* BEGIN Recorded data *

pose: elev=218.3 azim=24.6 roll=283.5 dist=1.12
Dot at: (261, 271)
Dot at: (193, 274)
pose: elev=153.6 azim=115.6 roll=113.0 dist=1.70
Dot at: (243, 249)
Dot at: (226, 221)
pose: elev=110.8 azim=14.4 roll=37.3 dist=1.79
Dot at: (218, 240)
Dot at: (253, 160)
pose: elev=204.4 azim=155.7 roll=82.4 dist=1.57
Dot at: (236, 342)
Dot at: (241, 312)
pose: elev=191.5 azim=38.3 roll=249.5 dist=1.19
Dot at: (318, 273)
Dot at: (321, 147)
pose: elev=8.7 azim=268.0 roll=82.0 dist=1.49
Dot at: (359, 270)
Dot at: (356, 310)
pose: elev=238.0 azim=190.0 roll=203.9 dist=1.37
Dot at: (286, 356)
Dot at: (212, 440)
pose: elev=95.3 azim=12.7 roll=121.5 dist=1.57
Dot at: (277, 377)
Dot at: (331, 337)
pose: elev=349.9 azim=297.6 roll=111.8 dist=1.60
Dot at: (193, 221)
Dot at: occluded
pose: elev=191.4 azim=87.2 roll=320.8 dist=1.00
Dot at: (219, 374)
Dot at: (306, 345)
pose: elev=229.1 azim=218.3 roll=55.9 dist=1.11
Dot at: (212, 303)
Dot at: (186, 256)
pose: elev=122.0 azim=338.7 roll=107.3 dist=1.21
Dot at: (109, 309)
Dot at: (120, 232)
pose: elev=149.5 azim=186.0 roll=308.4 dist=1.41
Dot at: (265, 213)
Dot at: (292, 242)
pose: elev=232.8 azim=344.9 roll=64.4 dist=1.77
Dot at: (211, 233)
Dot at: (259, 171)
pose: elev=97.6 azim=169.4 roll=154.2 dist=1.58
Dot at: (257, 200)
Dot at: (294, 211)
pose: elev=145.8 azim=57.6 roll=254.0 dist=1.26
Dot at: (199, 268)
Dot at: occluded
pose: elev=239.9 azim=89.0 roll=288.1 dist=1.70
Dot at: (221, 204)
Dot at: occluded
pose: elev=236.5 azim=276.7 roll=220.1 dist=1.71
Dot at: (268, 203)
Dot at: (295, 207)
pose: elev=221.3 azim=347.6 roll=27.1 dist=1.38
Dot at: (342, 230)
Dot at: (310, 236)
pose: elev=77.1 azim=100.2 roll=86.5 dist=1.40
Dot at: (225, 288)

* END Recorded data *

● **Prompt**
Present the data as a Markdown table with the columns Row and Line, from the line containing "pose: elev=97.6 azim=169.4" through the end of the data, leaving out any blank lines.

● **Solution to this problem**
| Row | Line |
|---|---|
| 1 | pose: elev=97.6 azim=169.4 roll=154.2 dist=1.58 |
| 2 | Dot at: (257, 200) |
| 3 | Dot at: (294, 211) |
| 4 | pose: elev=145.8 azim=57.6 roll=254.0 dist=1.26 |
| 5 | Dot at: (199, 268) |
| 6 | Dot at: occluded |
| 7 | pose: elev=239.9 azim=89.0 roll=288.1 dist=1.70 |
| 8 | Dot at: (221, 204) |
| 9 | Dot at: occluded |
| 10 | pose: elev=236.5 azim=276.7 roll=220.1 dist=1.71 |
| 11 | Dot at: (268, 203) |
| 12 | Dot at: (295, 207) |
| 13 | pose: elev=221.3 azim=347.6 roll=27.1 dist=1.38 |
| 14 | Dot at: (342, 230) |
| 15 | Dot at: (310, 236) |
| 16 | pose: elev=77.1 azim=100.2 roll=86.5 dist=1.40 |
| 17 | Dot at: (225, 288) |